22/11/25 15:15:00 WARN Utils: Your hostname, Pauls-MacBook-Pro.local resolves to a loopback address: 127.0.0.1; using 192.168.4.90 instead (on interface en0)
22/11/25 15:15:00 WARN Utils: Set SPARK_LOCAL_IP if you need to bind to another address


Setting default log level to "WARN".
To adjust logging level use sc.setLogLevel(newLevel). For SparkR, use setLogLevel(newLevel).

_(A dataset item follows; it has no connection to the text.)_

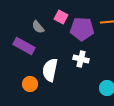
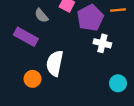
purple pentagon: (82, 29) -> (90, 18), turned -30
white cross: (81, 59) -> (102, 43), moved

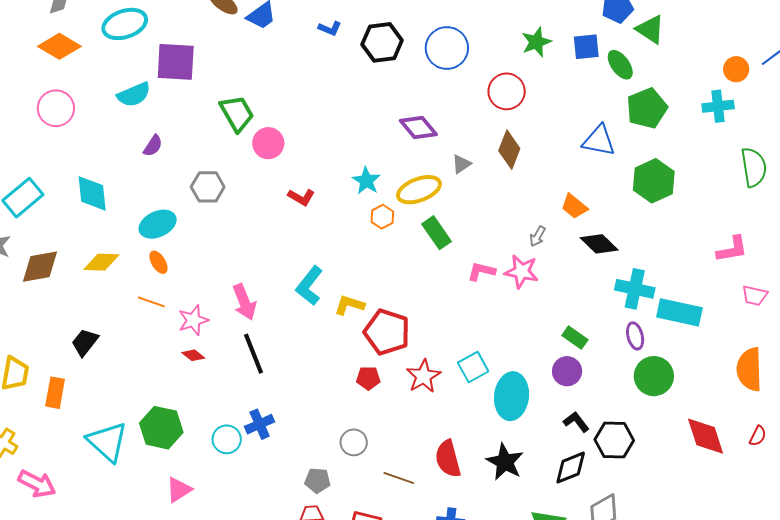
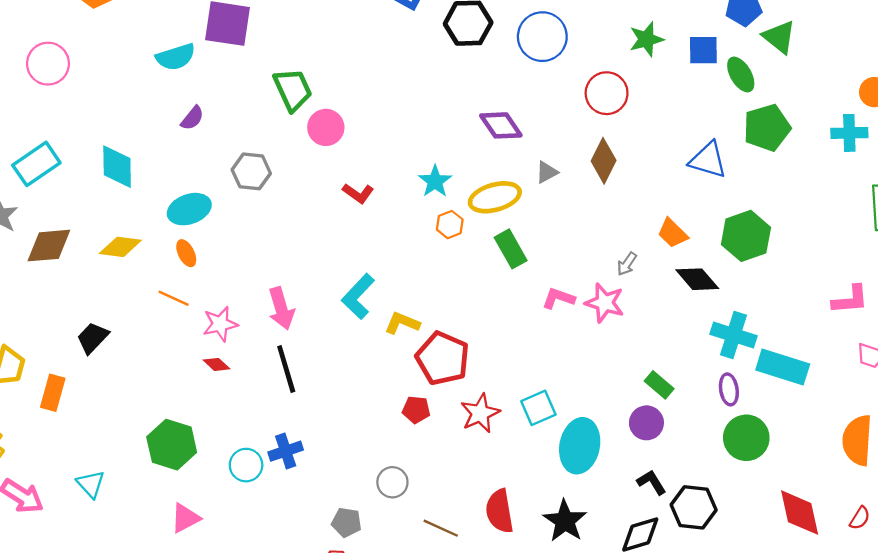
pink circle: (56, 108) -> (48, 64), moved
green hexagon: (654, 181) -> (746, 236), moved
cyan triangle: (107, 442) -> (91, 484), moved, size x0.6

22/11/25 15:15:01 WARN NativeCodeLoader: Unable to load native-hadoop library for your platform... using builtin-java classes where applicable
+---+---------+-------+-----------------+---------+-----+--------------------+
| Id|    First|   Last|              Url|Published| Hits|           Campaigns|
+---+---------+-------+-----------------+---------+-----+--------------------+
|  1|    Jules|  Damji|https://tinyurl.1| 1/4/2016| 4535| [twitter, LinkedIn]|
|  2|   Brooke|  Wenig|https://tinyurl.2| 5/5/2018| 8908| [twitter, LinkedIn]|
|  3|    Denny|    Lee|https://tinyurl.3| 6/7/2019| 7659|[web, twitter, FB...|
|  4|Tathagata|    Das|https://tinyurl.4|5/12/2018|10568|       [twitter, FB]|
|  5|    Matei|Zaharia|https://tinyurl.5|5/14/2014|40578|[web, twitter, FB...|
|  6|  Reynold|    Xin|https://tinyurl.6| 3/2/2015|25568| [twitter, LinkedIn]|
+---+---------+-------+-----------------+---------+-----+--------------------+

root
 |-- Id: integer (nullable = true)
 |-- First: string (nullab

In [7]:
blogs_df.schema

StructType([StructField('Id', IntegerType(), True), StructField('First', StringType(), True), StructField('Last', StringType(), True), StructField('Url', StringType(), True), StructField('Published', StringType(), True), StructField('Hits', IntegerType(), True), StructField('Campaigns', ArrayType(StringType(), True), True)])